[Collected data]
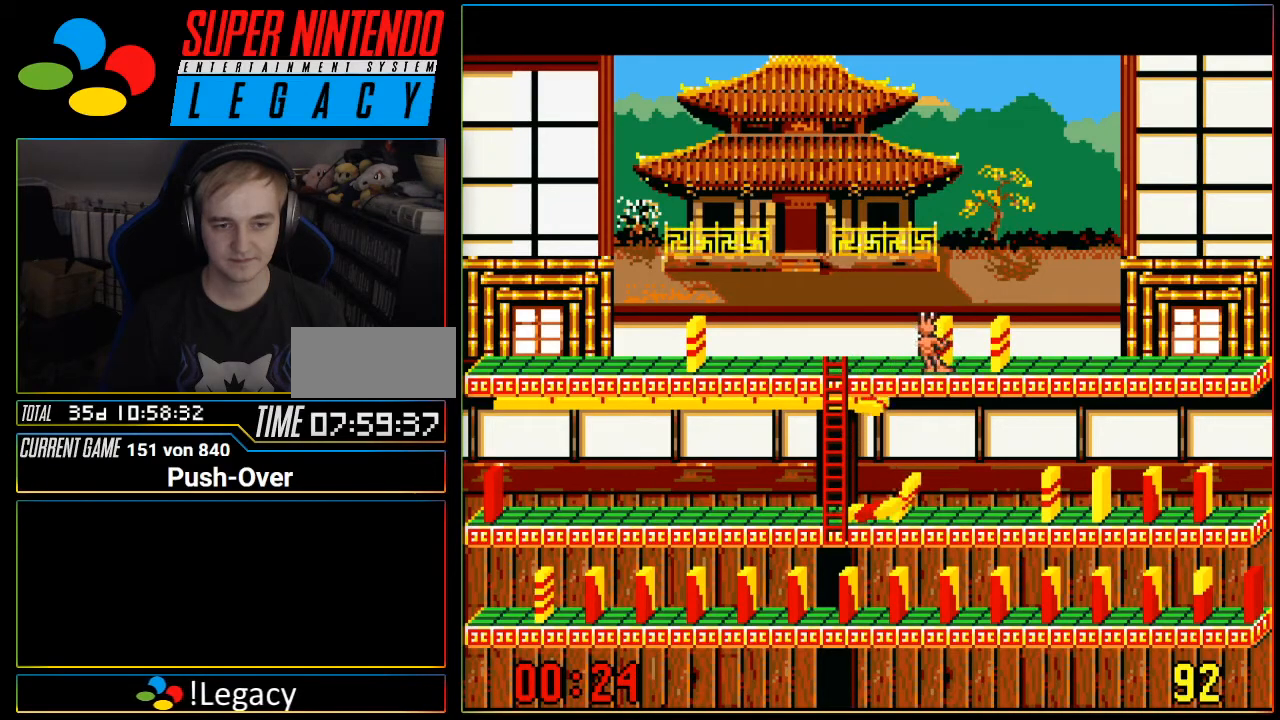
{"buttons": ["DPAD_LEFT"], "events": [[83, "DPAD_LEFT", "down"]]}
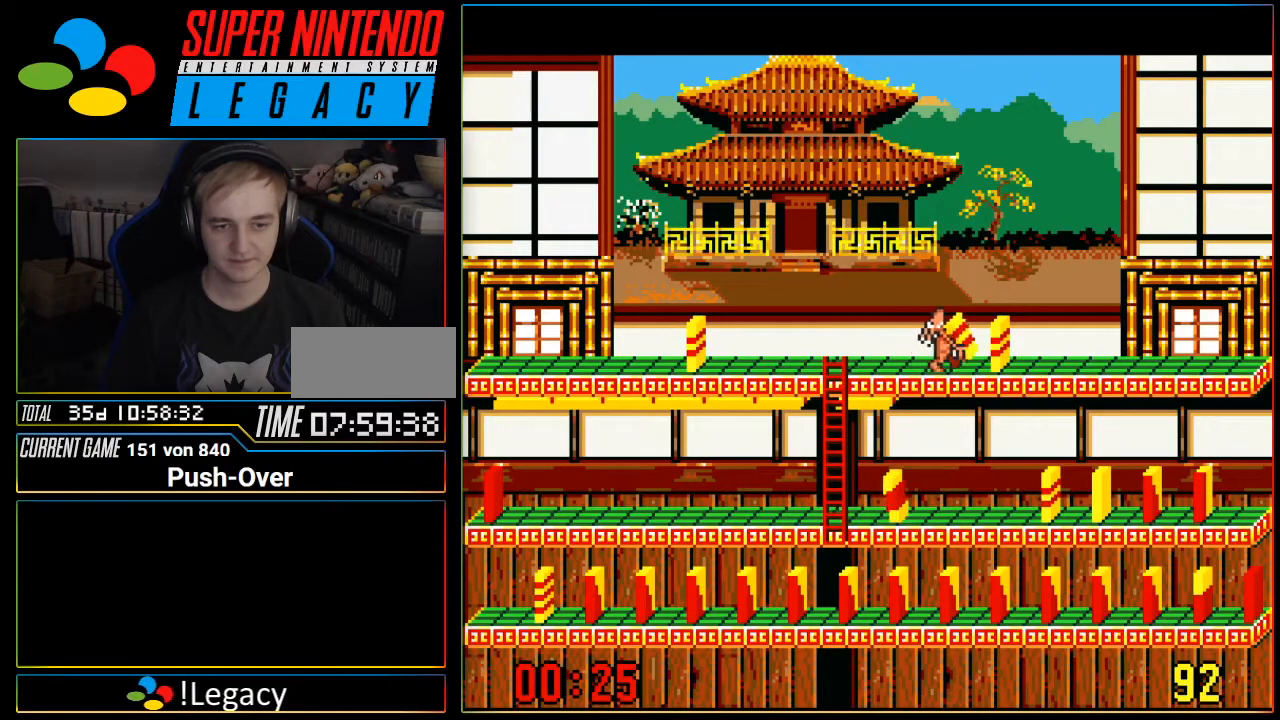
{"buttons": ["DPAD_DOWN"], "events": [[467, "DPAD_LEFT", "up"], [484, "DPAD_DOWN", "down"]]}
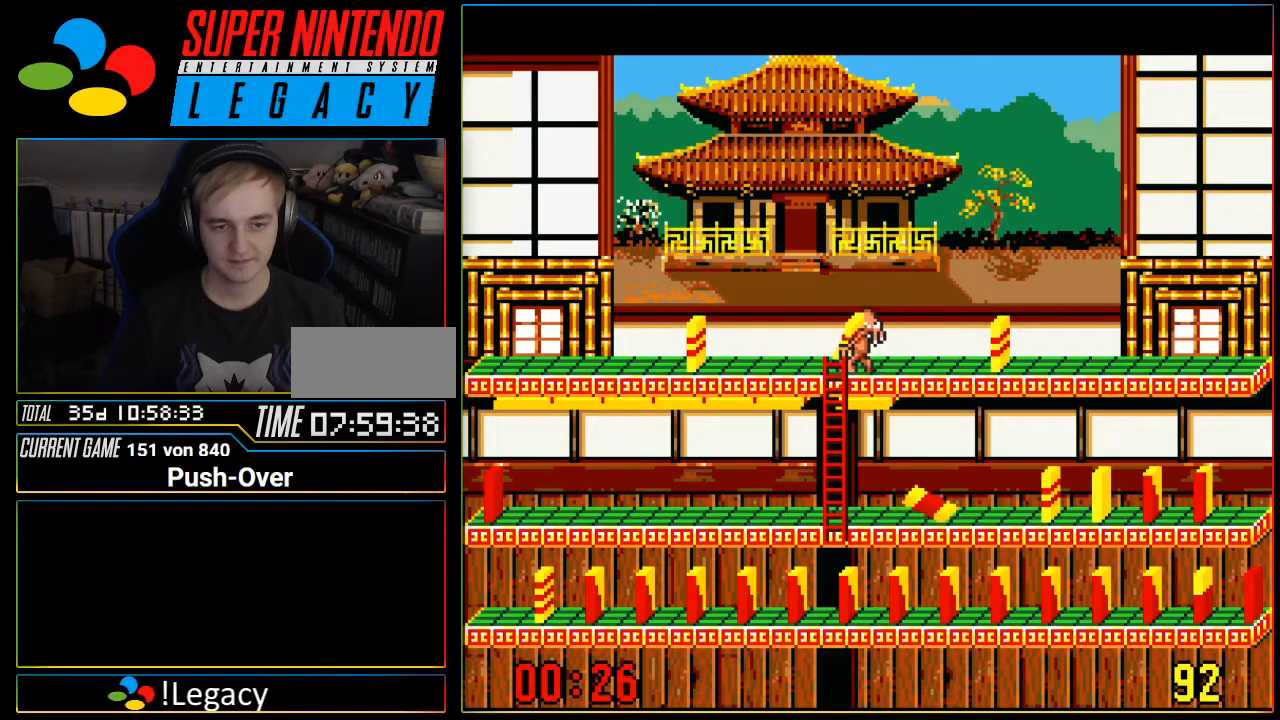
{"buttons": ["DPAD_DOWN"], "events": []}
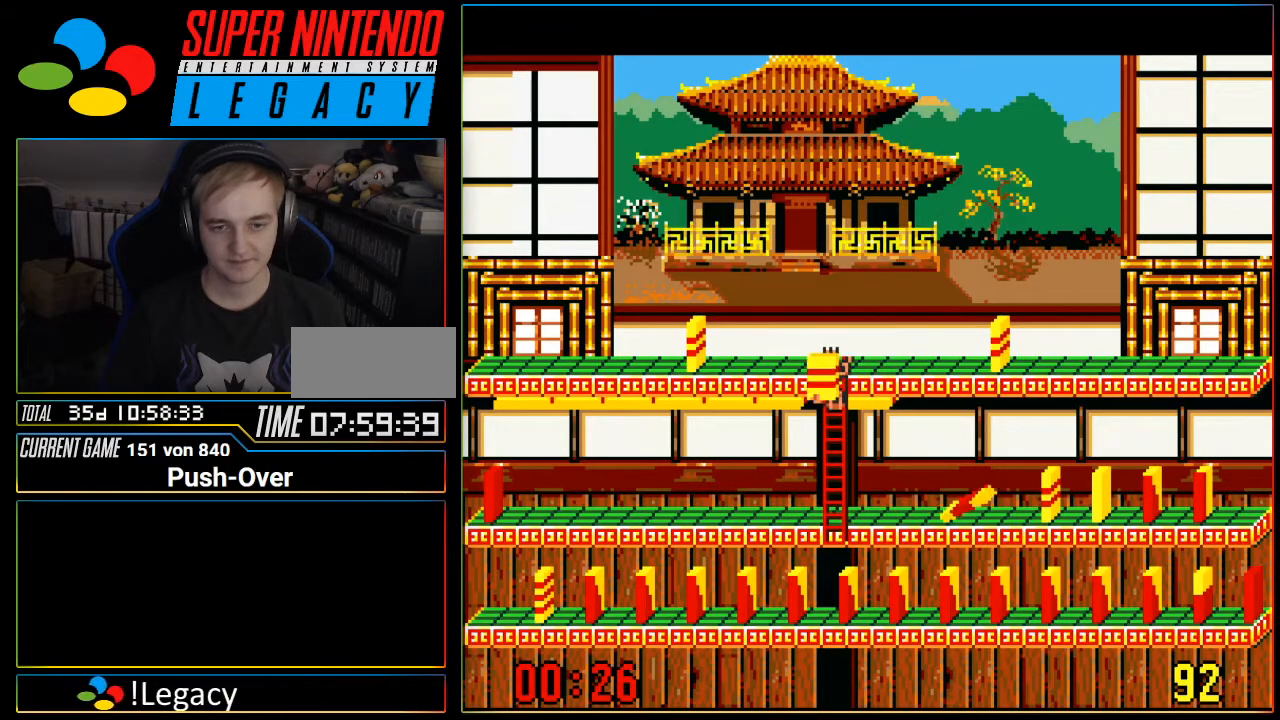
{"buttons": ["DPAD_DOWN"], "events": []}
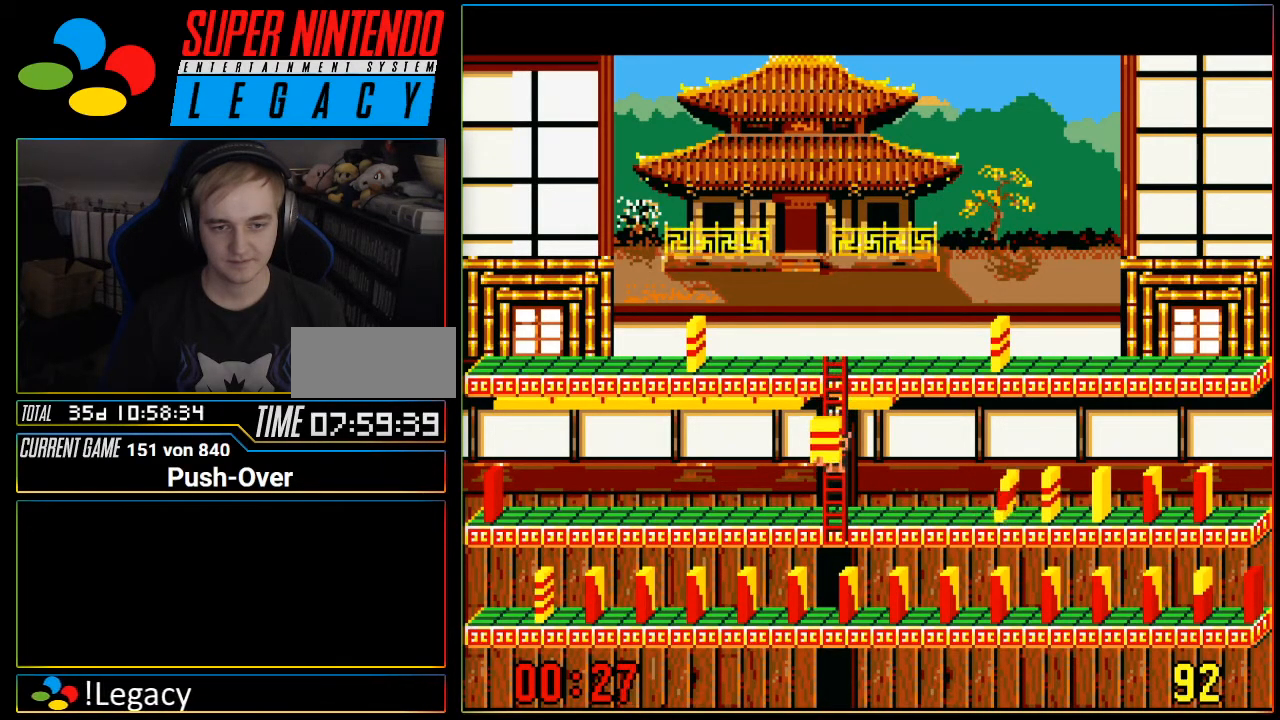
{"buttons": ["DPAD_RIGHT"], "events": [[50, "DPAD_RIGHT", "down"], [83, "DPAD_DOWN", "up"]]}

## [Exercise description]
Give the data again word for word, without pictures.

## [Problem solution]
{"buttons": ["DPAD_LEFT"], "events": [[83, "DPAD_LEFT", "down"]]}
{"buttons": ["DPAD_DOWN"], "events": [[467, "DPAD_LEFT", "up"], [484, "DPAD_DOWN", "down"]]}
{"buttons": ["DPAD_DOWN"], "events": []}
{"buttons": ["DPAD_DOWN"], "events": []}
{"buttons": ["DPAD_RIGHT"], "events": [[50, "DPAD_RIGHT", "down"], [83, "DPAD_DOWN", "up"]]}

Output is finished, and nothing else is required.